Les mesures d'économie pèsent sur l'emploi en pharmacie (association pharmaceutique belge)
Les mesures budgétaires décidées ces derniers mois par le gouvernement fédéral pèsent lourdement sur l'emploi dans les pharmacies, souligne lundi l'association pharmaceutique belge (APB), évoquant le fait que 13% des pharmaciens ont dernièrement dû licencier du personnel.
Selon un sondage, auquel près de 900 pharmaciens ont participé (457 répondants néerlandophones et 441 répondants francophones), un pharmacien sur sept déclare qu'il a déjà dû licencier du personnel (pharmacien, assistant, personnel administratif ou autre). Et si la situation économique ne s'améliore pas à court terme, un pharmacien sur deux envisage de le faire.
En outre, plus de trois pharmaciens ayant participé à l'enquête sur sept ont réduit le nombre d'heures de travail de leur personnel et si la situation économique ne s'améliore pas à court terme, plus de la moitié des pharmaciens envisagent de le faire.
Enfin, le sondage montre que les travailleurs partant à la retraite ne sont souvent plus remplacés.
L'association pharmaceutique belge craint une vague de licenciements dans le secteur. "On percevait un bruit de fond mais depuis le mois de juillet, il s'est amplifié et est devenu une lame de fond", déclare Charles Ronlez, porte-parole de l'APB.
"Les pharmaciens ont été impactés de deux manières par les mesures budgétaires.
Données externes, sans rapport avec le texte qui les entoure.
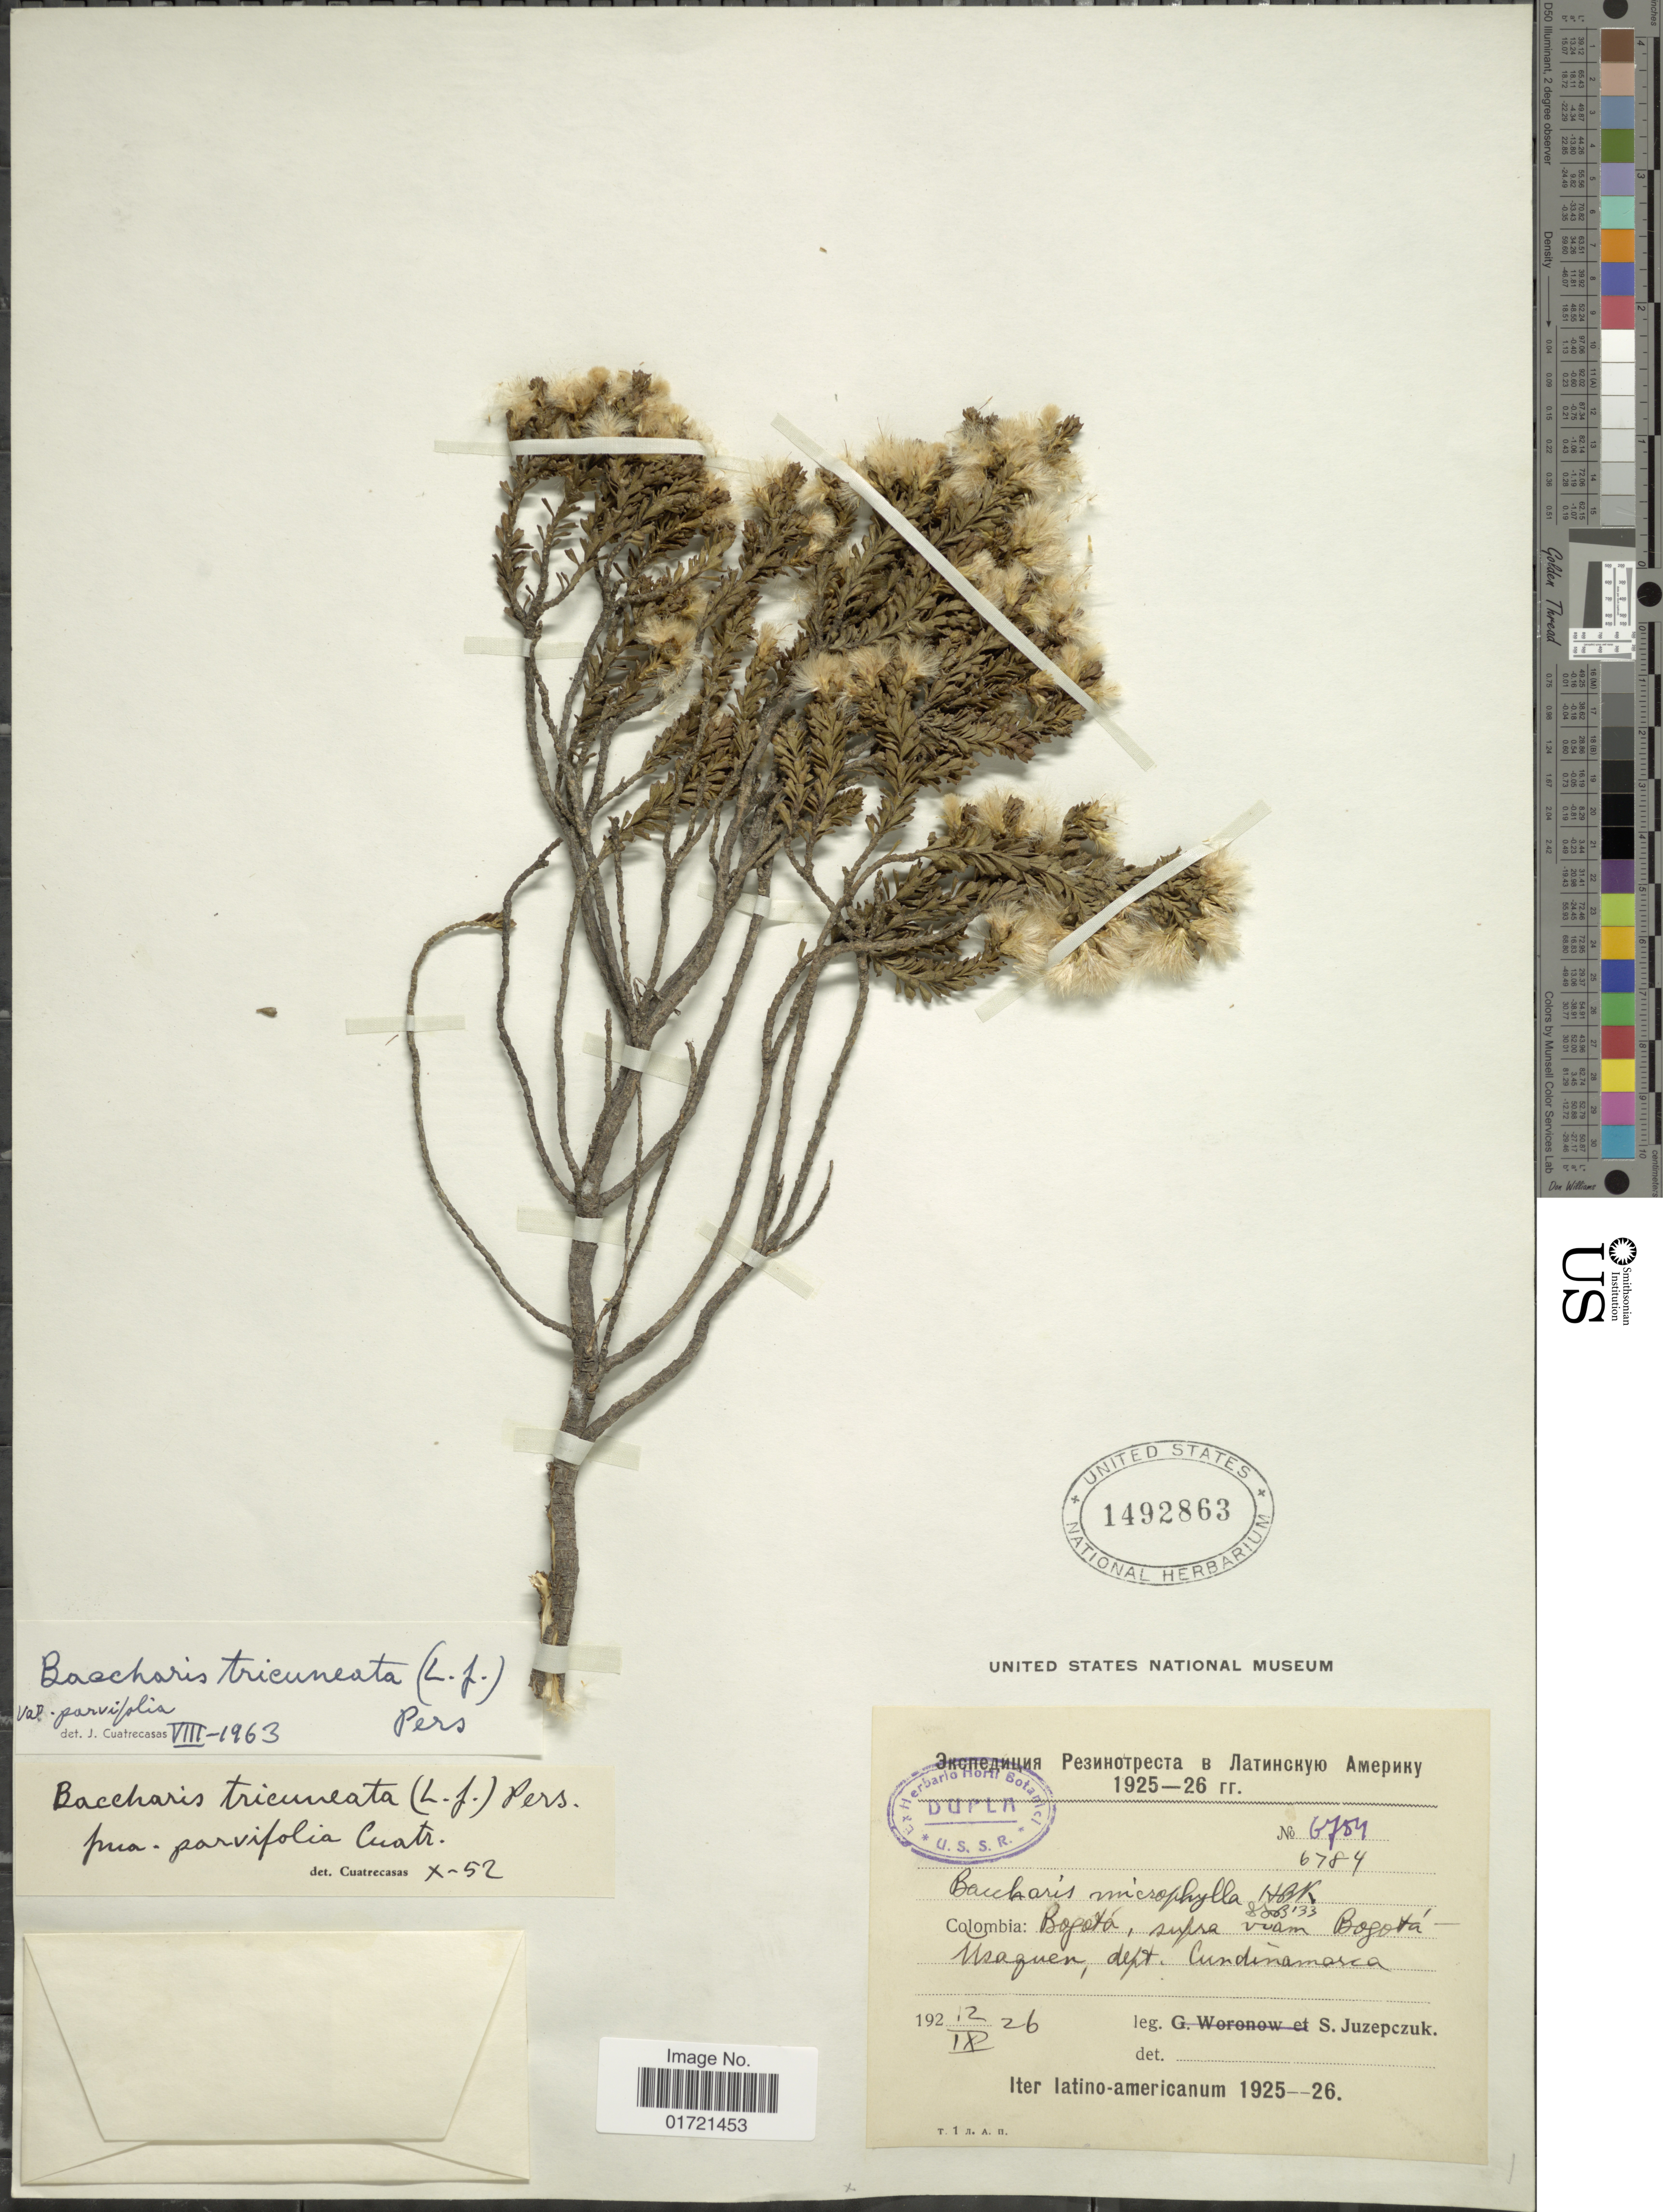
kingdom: Plantae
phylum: Tracheophyta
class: Magnoliopsida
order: Asterales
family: Asteraceae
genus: Baccharis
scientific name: Baccharis tricuneata var. parvifolia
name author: Cuatrec.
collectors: S. V. Juzepczuk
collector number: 6784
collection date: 1912-09-26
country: Colombia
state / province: Cundinamarca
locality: Bogota, supra viam Bogota Usaquen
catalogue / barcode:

Par des mesures sur les prix des médicaments et par des mesures touchant les honoraires", poursuit Charles Ronlez.
L'APB redoute également que les pertes d'emploi s'accompagnent de davantage de stress et d'une dégradation de la qualité de vie au sein de la profession ainsi que d'une diminution du conseil au patient.
L'APB compte 4.200 membres et représente 90% du corps pharmaceutique en Belgique.